Soeben habe ich ein längeres Gespräch mit unserer polnischen Haushalts- und Pflegehilfe - Katarczyna - gehabt. Sie deutet unmissverständlich an, dass sie im Laufe des Jahres - eher früher als später - aus dem Arbeitsverhältnis ausscheiden wird. Das Zusammenleben mit Lisa - Claudias Mutter - wird zunehmend schwieriger, was ich selbst partiell nachvollziehen und bestätigen kann. Das heißt, wir werden uns wohl nach einem Pflegplatz umsehen müssen. Möglicherweise kommt das genau zum richtigen Zeitpunkt. Der Eindruck nimmt zu, dass alle Beteiligten, das heißt insbesondere auch Lisa und vor allem Claudia dem zustimmen könnten. Das trifft insbesondere auch auf mich zu! Ich werde mir in den nächsten Tagen den Laubenhof ansehen, die mit einem Schwerpunkt Betreuung von Demenzkranken werben. Es wäre die einzige Lösungm die nach gegenwärtigem Status von Lisa noch zu Fuß zu bewältigen werden könnte.
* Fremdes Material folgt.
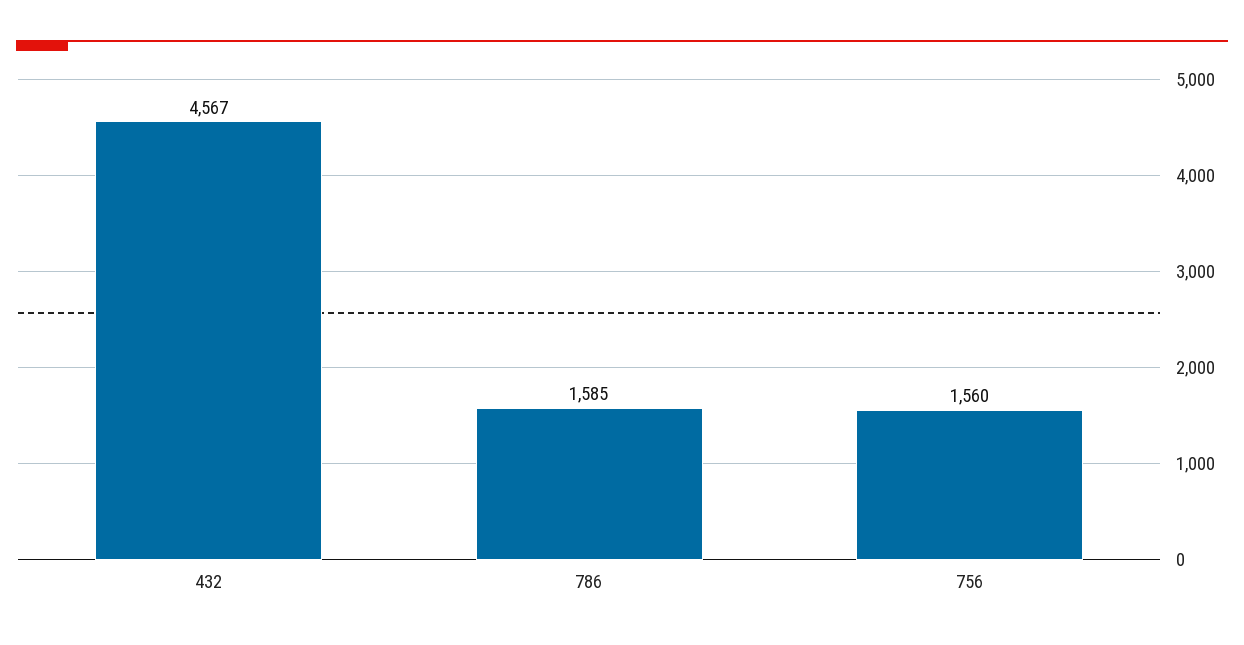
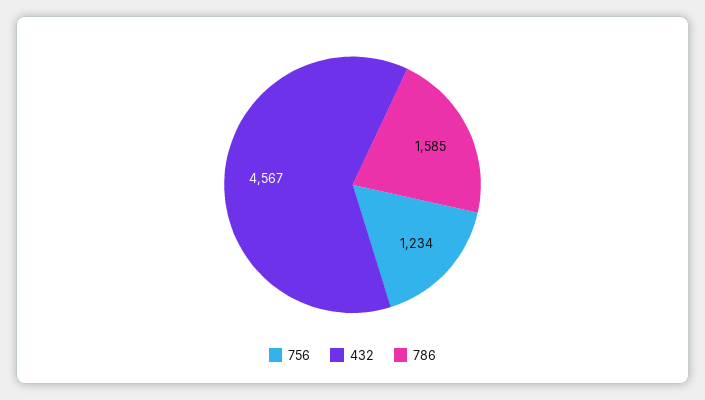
  {
    "432": 4567,
    "786": 1585,
-   "756": 1560
+   "756": 1234
  }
Aktuelle Einlassung vom 15.12.2017

9 1/2 Jahre später - ja, nicht 9 1/2 Wochen, sondern 9 1/2 Jahre später - traue ich kaum meinen eigenen Augen! Leo ist seit 7 1/2 Jahren tot. Seine Frau, meine Schwiegermutter, hat noch 5 1/2 Jahre dort gewohnt, wo sie 43 Jahre mit ihrem Ehemann Leo gelebt hat. Erst im Dezember 2015 - vor zwei Jahren - begann ihre Odyssee, die sie über zweimalige Aufenthalte im Brüderhaus und 1 1/2 Jahre bei uns seit nunmehr Juli 2017 genau dorthin geführt hat: in das Seniorenstift Laubenhof! Ich versuche bis heute die Antwort zu finden auf die Frage, ob und wie wir dort leben und sterben können, wo wir hingehören. Wie sehr sich die Perspektiven verschieben, wird deutlich, wenn Lisa mit ihren 94 Jahren zwar noch wie aus der Pistole geschossen sagen kann, wie die Wohnadresse ihrer Kindheit und Jugend lautet, also dort wo ihr Elternhaus bis heute steht: Triererstraße 282, aber nicht mehr in der Lage ist, die Adresse jenes Hauses zu nennen, in dem sie mit weiten Abstand die längste Zeit ihres Lebens zugebracht hat - und zwar gemeinsam mit ihrem Mann! Ihre erste gemeinsame Adressse, der Pollenfeldweg 49, dort wo Claudia, ihre Tochter, geboren worden ist und wo sie aufgewachsen ist, ist gänzlich aus der Erinnerung getilgt. Und ihr Mann war - wenn sie einen guten Tag hat - der Mann, der Häuser gebaut hat, unter anderem ein schönes Haus am Heyerberg in Güls. Wenn wir es heute sanieren und umbauen, ist dies ihr nicht mehr vermittelbar.

Andererseits - und dies habe ich hier schon mehrfach betont - bleiben wir intensiv in Kontakt, solange diese Kontaktaufnahme ihrerseits auf so eindrucksvolle Weise sich jeden Tag neu ereignet. Meine Angst ist verbunden mit der Erwartung jenes Tages, wo ich ihr Zimmer im Laubenhof betrete und das vertraute: "Ach, guten Tag Josef!" einem fragenden Blick weichen wird und der jene Vertrautheit auflösen wird, die (immer) noch jeden neuen Tag zu einer erfüllenden Begegnung macht.